Dentro da pesada crise atual, a saída encontrada pelo governo é retirar dinheiro das universidades estaduais e da FAPESP, além de privatizar ou simplesmente eliminar diversas instituições públicas de grande importância como a Fundação Instituto de Terras do Estado de São Paulo (Itesp), Instituto de Medicina Social e de Criminologia (Imesc) e o Instituto Florestal. Esse é o conteúdo do Projeto de Lei 529 de Dória, cujas consequências, caso seja aprovado, incluem aumento do desemprego e do abandono de parcelas vulneráveis da população.

De imediato, ocorre a redução da autonomia universitária e das possibilidades de atuação em conjunto com outros agentes públicos para sanar demandas da sociedade. Em última instância, essas medidas apontam para uma universidade mais elitista em questão de acesso, permanência e produção.

Não podemos perder de vista a dimensão econômica do papel da universidade na sociedade brasileira, que nas palavras do economista e sociólogo Ruy Mauro Marini, se dá pela “transmissão e mesmo criação, através da pesquisa, de técnicas de produção”. Dentre outras coisas, a universidade é responsável pela formação da força-de-trabalho altamente capacitada e pelo desenvolvimento científico e tecnológico que a economia requer para funcionar.
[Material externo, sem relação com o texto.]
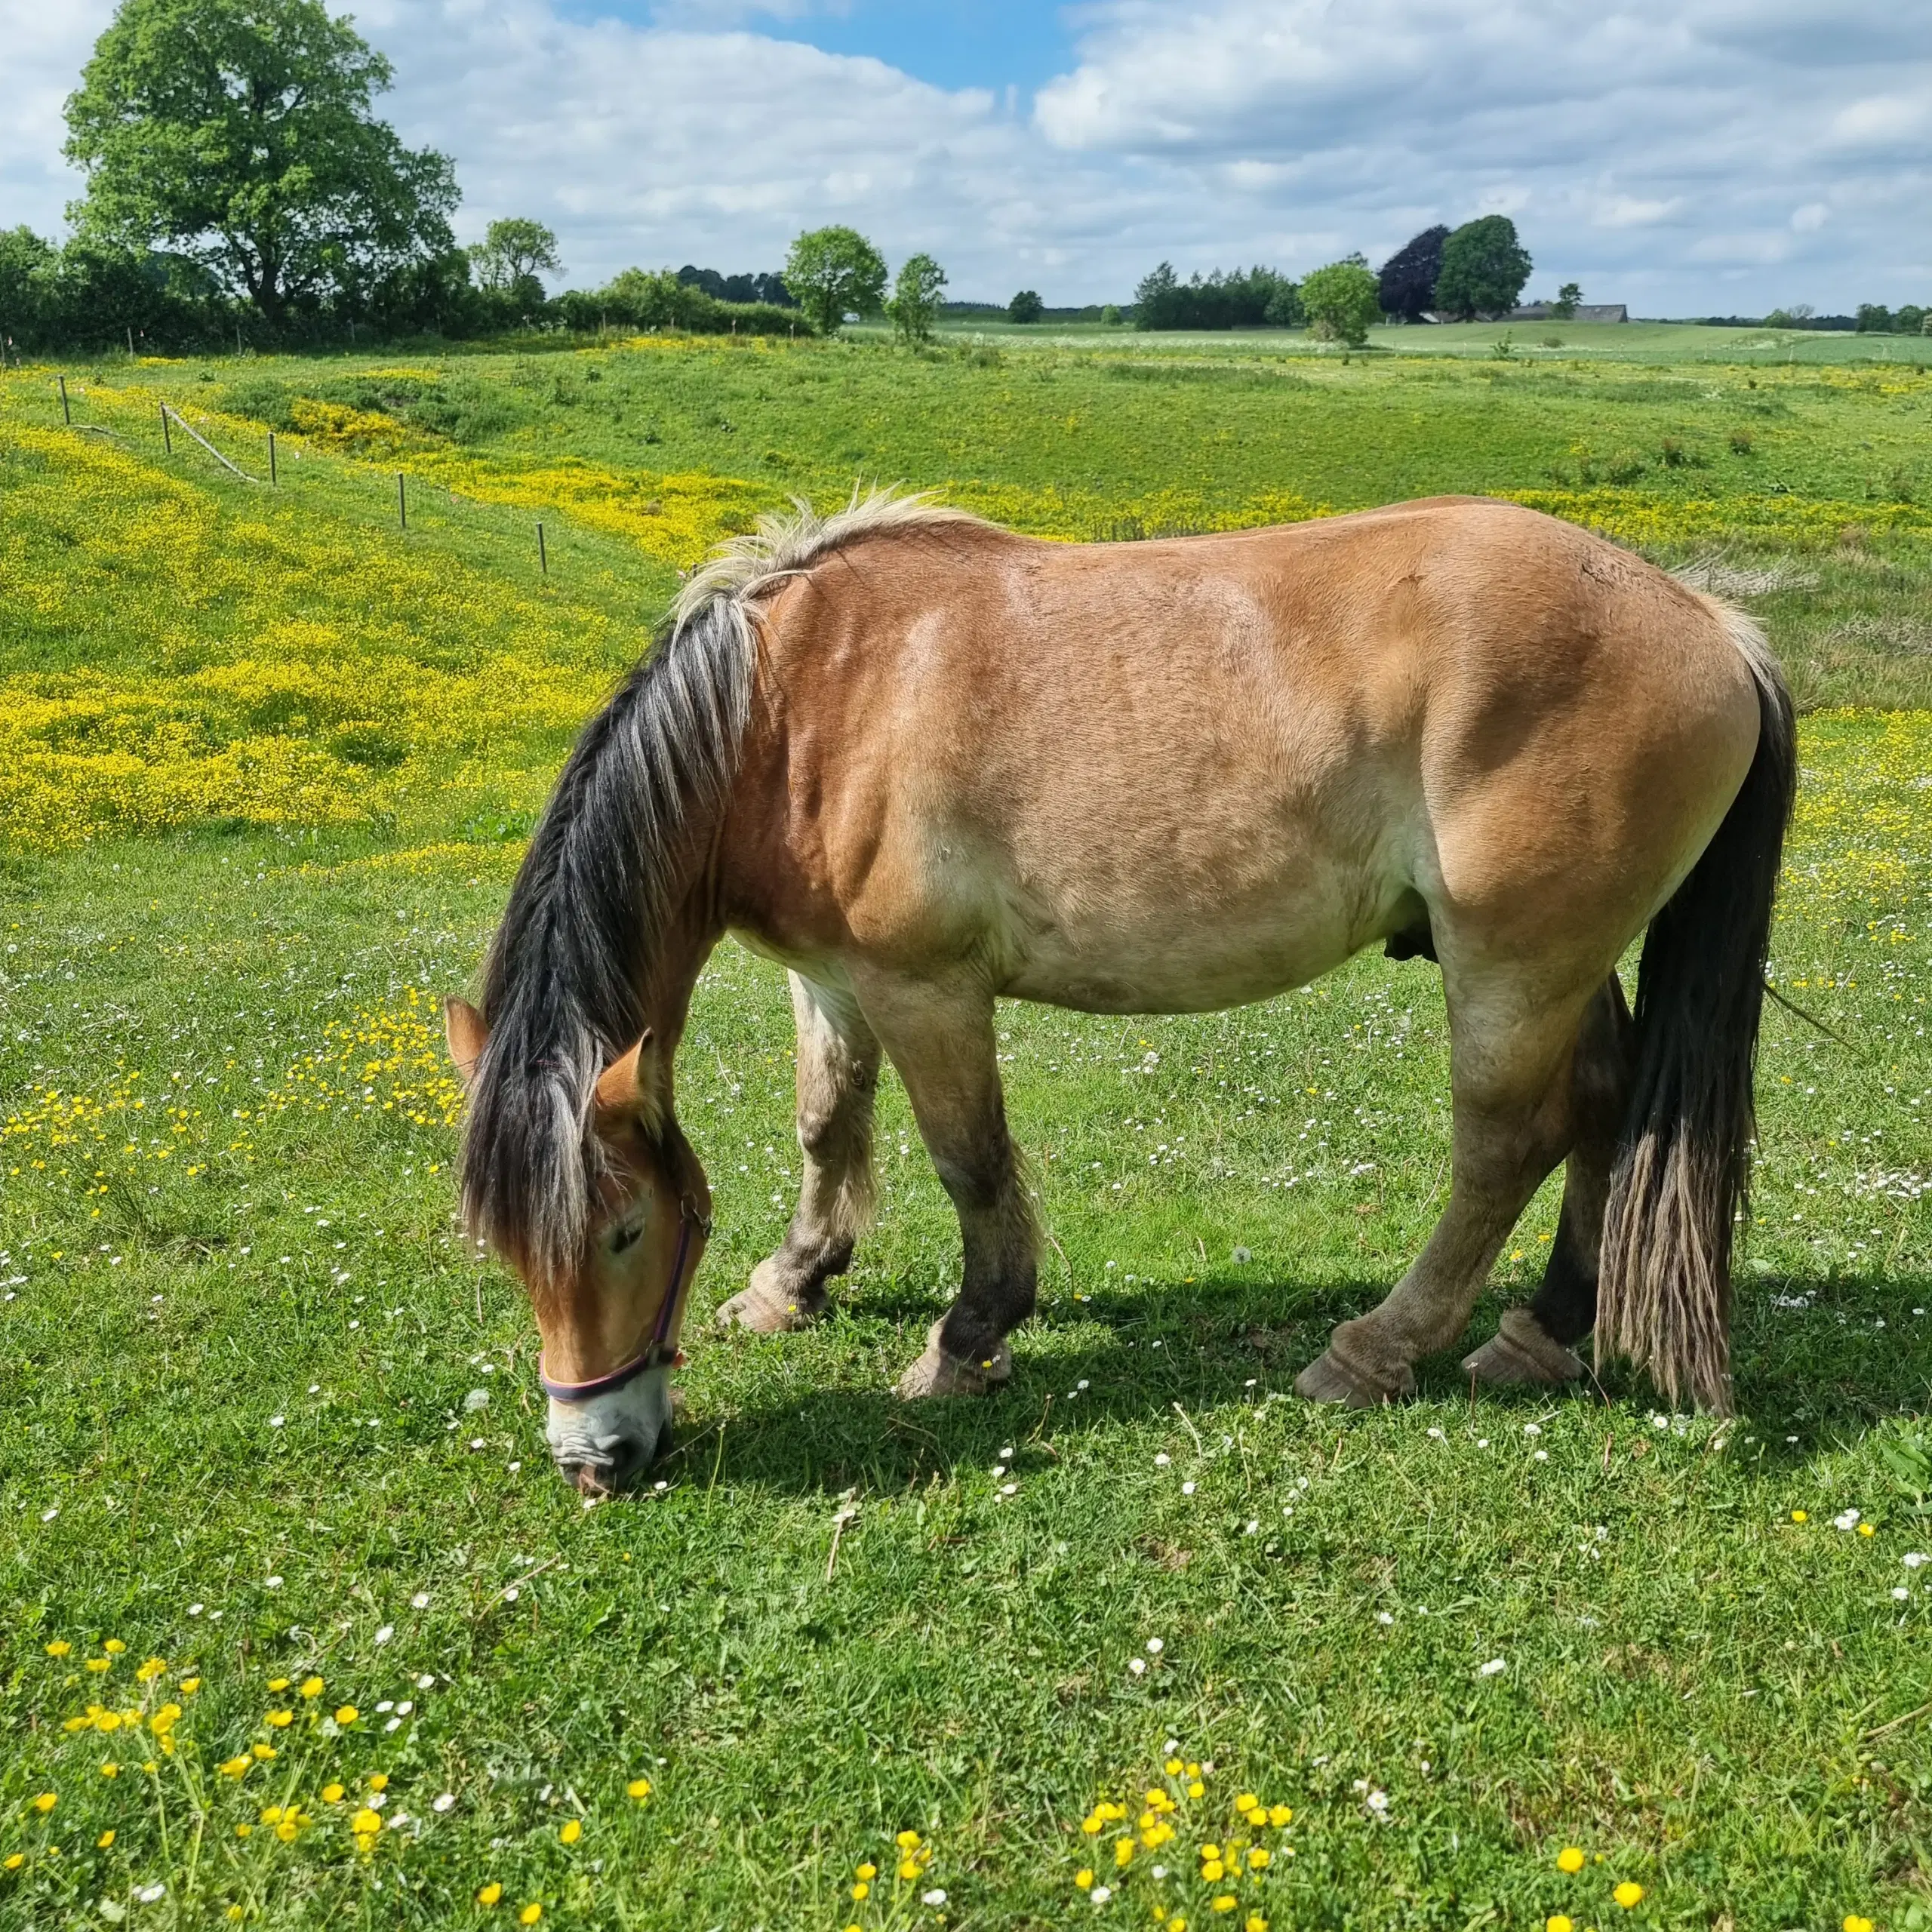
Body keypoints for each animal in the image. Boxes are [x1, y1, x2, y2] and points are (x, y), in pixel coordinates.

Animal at [442, 487, 1792, 1491]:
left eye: (622, 1230)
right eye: (504, 1247)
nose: (596, 1459)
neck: (799, 708)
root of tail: (1713, 625)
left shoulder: (924, 990)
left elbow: (969, 1165)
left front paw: (969, 1339)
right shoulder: (829, 985)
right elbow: (828, 1127)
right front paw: (792, 1284)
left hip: (1512, 966)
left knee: (1505, 1148)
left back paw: (1372, 1352)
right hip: (1570, 965)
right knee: (1606, 1107)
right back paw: (1544, 1333)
Portanto, a intensificação das políticas de privatização e desnacionalização da economia estão diretamente ligadas ao desmonte das universidades públicas.

Sendo assim, a luta por uma universidade popular deve incorporar a defesa da soberania nacional e ser veementemente contrária ao neoliberalismo em todos os aspectos. Quando brigamos por melhores materiais de laboratório ou por aumento de verbas, devemos estar cientes de como esses problemas estão ligados a uma estrutura econômico-política dependente que condiciona nossa sociedade.